Clermont scosse la testa con un gesto di stizza e inspirò profondamente l’aria fresca della sera, stringendo i pugni e accelerando il passo. Poco più avanti gli si offerse la vista del suo portone: forzò nervosamente la serratura e salì a passo svelto le scale interne, buie e umide, per rintanarsi nel proprio appartamento. Spoglio, poco spazioso, ma dignitoso. Provò un moto d’orgoglio che gli gonfiò il petto nell’osservare la sua casa, i suoi oggetti, le sue carte sparse qua e là. Ce l’aveva fatta, a dispetto di tutto e di tutti. Si era guadagnato il rispetto, un nome, un posto nel mondo, facendo quello che aveva sempre desiderato fare: aiutare i deboli, gli ultimi. Eppure qualcosa mancava, qualcosa gli mancava sempre. E quell’umiliazione gli bruciava come il primo giorno, lo spogliava delle sue sicurezze, del suo orgoglio.

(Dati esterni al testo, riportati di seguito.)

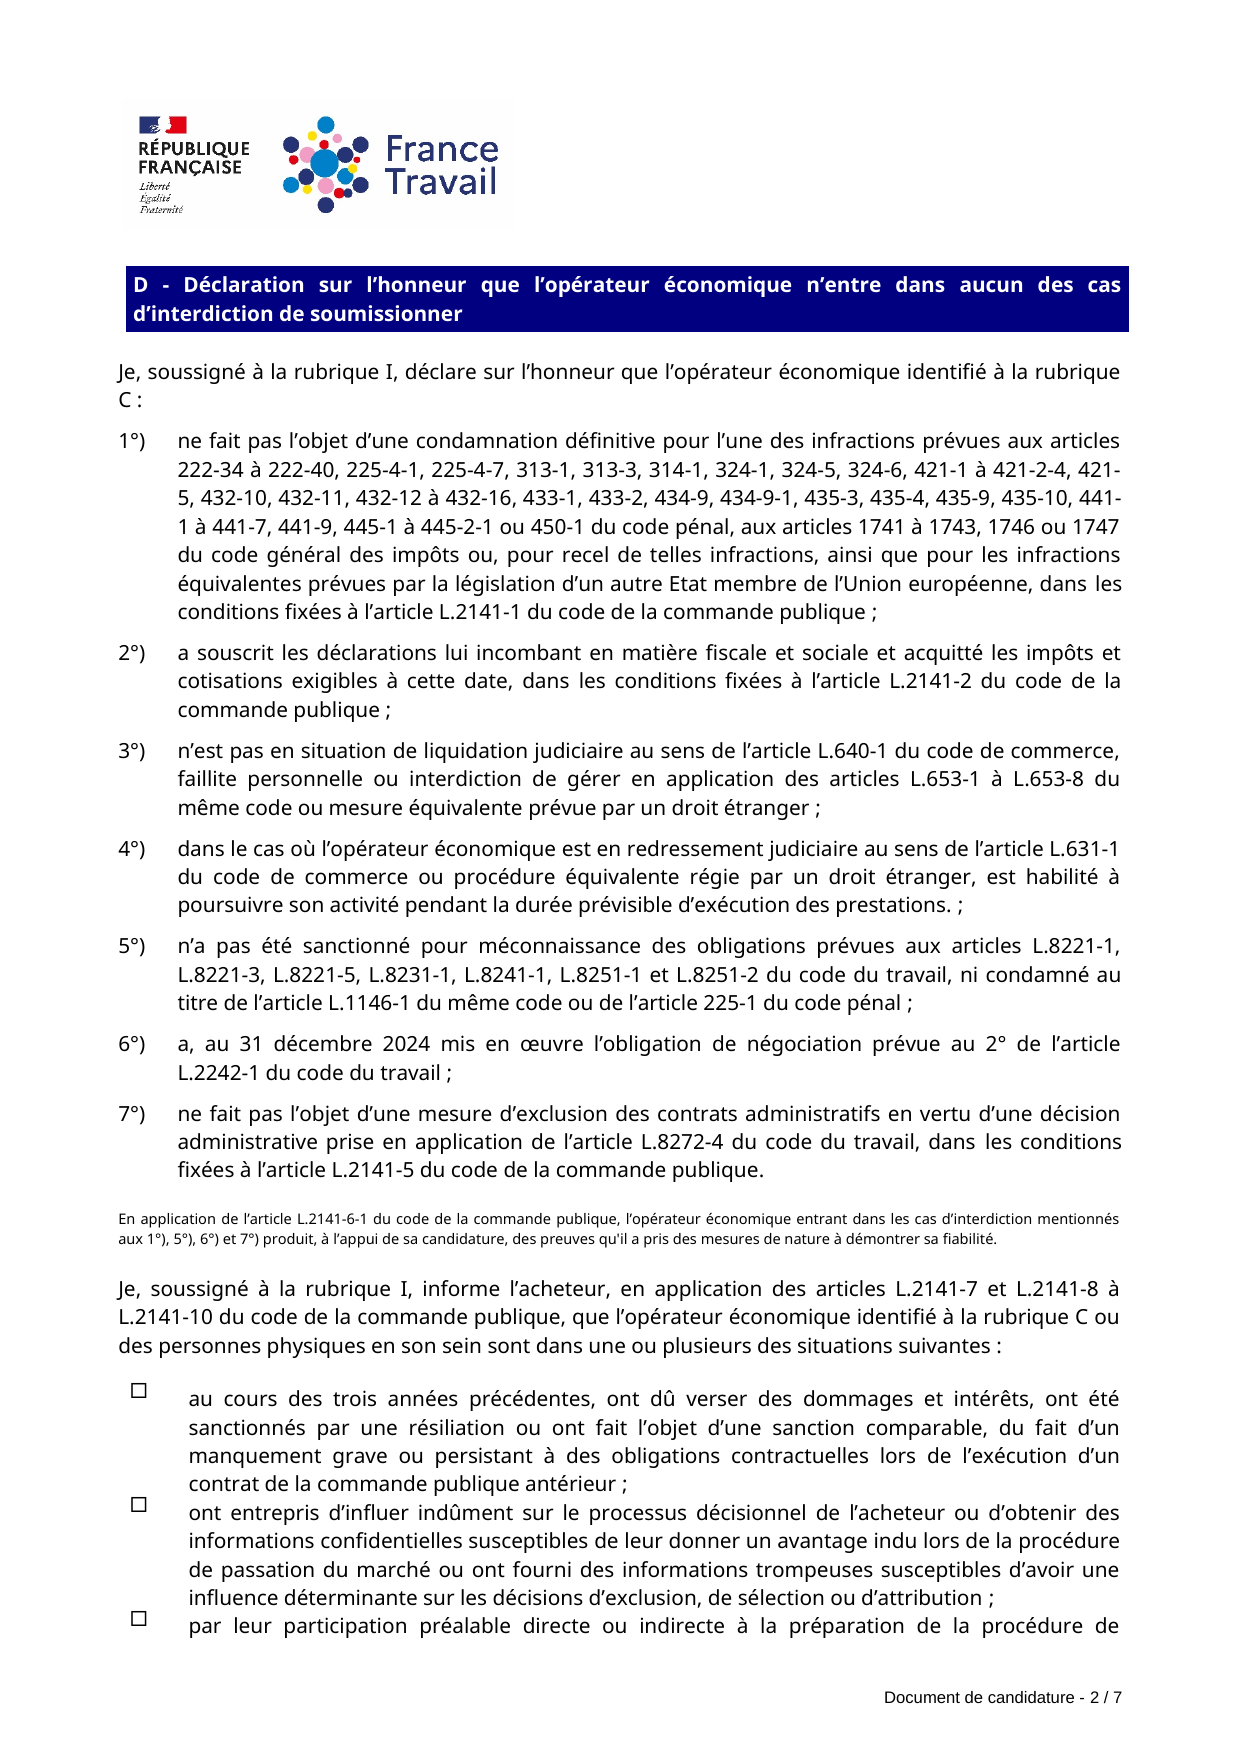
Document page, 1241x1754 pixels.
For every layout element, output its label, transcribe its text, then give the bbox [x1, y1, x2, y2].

table_header [118, 1384, 173, 1498]
text Je, soussigné à la rubrique I, informe l’acheteur, en application des articles L.2141-7 et L.2141-8 à L.2141-10 du code de la commande publique, que l’opérateur économique identifié à la rubrique C ou des personnes physiques en son sein sont dans une ou plusieurs des situations suivantes : [118, 1274, 1122, 1359]
table_cell par leur participation préalable directe ou indirecte à la préparation de la procédure de passation du marché, ont eu accès à des informations susceptibles de créer une distorsion de concurrence par rapport aux autres candidats ; [173, 1612, 1133, 1640]
list a, au 31 décembre 2024 mis en œuvre l’obligation de négociation prévue au 2° de l’article L.2242-1 du code du travail ; [118, 1029, 1122, 1086]
table_header D - Déclaration sur l’honneur que l’opérateur économique n’entre dans aucun des cas d’interdiction de soumissionner [126, 266, 1129, 332]
text Je, soussigné à la rubrique I, déclare sur l’honneur que l’opérateur économique identifié à la rubrique C : [118, 357, 1122, 414]
list dans le cas où l’opérateur économique est en redressement judiciaire au sens de l’article L.631-1 du code de commerce ou procédure équivalente régie par un droit étranger, est habilité à poursuivre son activité pendant la durée prévisible d’exécution des prestations. ; [118, 834, 1122, 919]
list n’a pas été sanctionné pour méconnaissance des obligations prévues aux articles L.8221-1, L.8221-3, L.8221-5, L.8231-1, L.8241-1, L.8251-1 et L.8251-2 du code du travail, ni condamné au titre de l’article L.1146-1 du même code ou de l’article 225-1 du code pénal ; [118, 932, 1122, 1017]
table_cell [118, 1498, 173, 1612]
list ne fait pas l’objet d’une mesure d’exclusion des contrats administratifs en vertu d’une décision administrative prise en application de l’article L.8272-4 du code du travail, dans les conditions fixées à l’article L.2141-5 du code de la commande publique. [118, 1099, 1122, 1184]
table_header au cours des trois années précédentes, ont dû verser des dommages et intérêts, ont été sanctionnés par une résiliation ou ont fait l’objet d’une sanction comparable, du fait d’un manquement grave ou persistant à des obligations contractuelles lors de l’exécution d’un contrat de la commande publique antérieur ; [173, 1384, 1133, 1498]
list n’est pas en situation de liquidation judiciaire au sens de l’article L.640-1 du code de commerce, faillite personnelle ou interdiction de gérer en application des articles L.653-1 à L.653-8 du même code ou mesure équivalente prévue par un droit étranger ; [118, 736, 1122, 821]
text En application de l’article L.2141-6-1 du code de la commande publique, l’opérateur économique entrant dans les cas d’interdiction mentionnés aux 1°), 5°), 6°) et 7°) produit, à l’appui de sa candidature, des preuves qu'il a pris des mesures de nature à démontrer sa fiabilité. [118, 1209, 1122, 1249]
list a souscrit les déclarations lui incombant en matière fiscale et sociale et acquitté les impôts et cotisations exigibles à cette date, dans les conditions fixées à l’article L.2141-2 du code de la commande publique ; [118, 638, 1122, 723]
list ne fait pas l’objet d’une condamnation définitive pour l’une des infractions prévues aux articles 222-34 à 222-40, 225-4-1, 225-4-7, 313-1, 313-3, 314-1, 324-1, 324-5, 324-6, 421-1 à 421-2-4, 421-5, 432-10, 432-11, 432-12 à 432-16, 433-1, 433-2, 434-9, 434-9-1, 435-3, 435-4, 435-9, 435-10, 441-1 à 441-7, 441-9, 445-1 à 445-2-1 ou 450-1 du code pénal, aux articles 1741 à 1743, 1746 ou 1747 du code général des impôts ou, pour recel de telles infractions, ainsi que pour les infractions équivalentes prévues par la législation d’un autre Etat membre de l’Union européenne, dans les conditions fixées à l’article L.2141-1 du code de la commande publique ; [118, 427, 1122, 626]
table_cell ont entrepris d’influer indûment sur le processus décisionnel de l’acheteur ou d’obtenir des informations confidentielles susceptibles de leur donner un avantage indu lors de la procédure de passation du marché ou ont fourni des informations trompeuses susceptibles d’avoir une influence déterminante sur les décisions d’exclusion, de sélection ou d’attribution ; [173, 1498, 1133, 1612]
picture [122, 99, 515, 230]
table_cell [118, 1612, 173, 1640]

Non importava che fossero passati dieci anni, che la rivoluzione stesse trionfando, che il popolo si stesse prendendo le sue rivincite, che la giustizia non tardasse ad arrivare, che libertà e uguaglianza fossero ormai dei principi riconosciuti: quella cicatrice, mai del tutto rimarginata, si riapriva ogni volta che il suo pensiero riandava a quella drammatica notte. Sentiva risuonare quei passi minacciosi, quelle urla sguaiate, quei colpi. E più di tutto sentiva risuonare roca e imperiosa la voce di Auguste de Blanchard.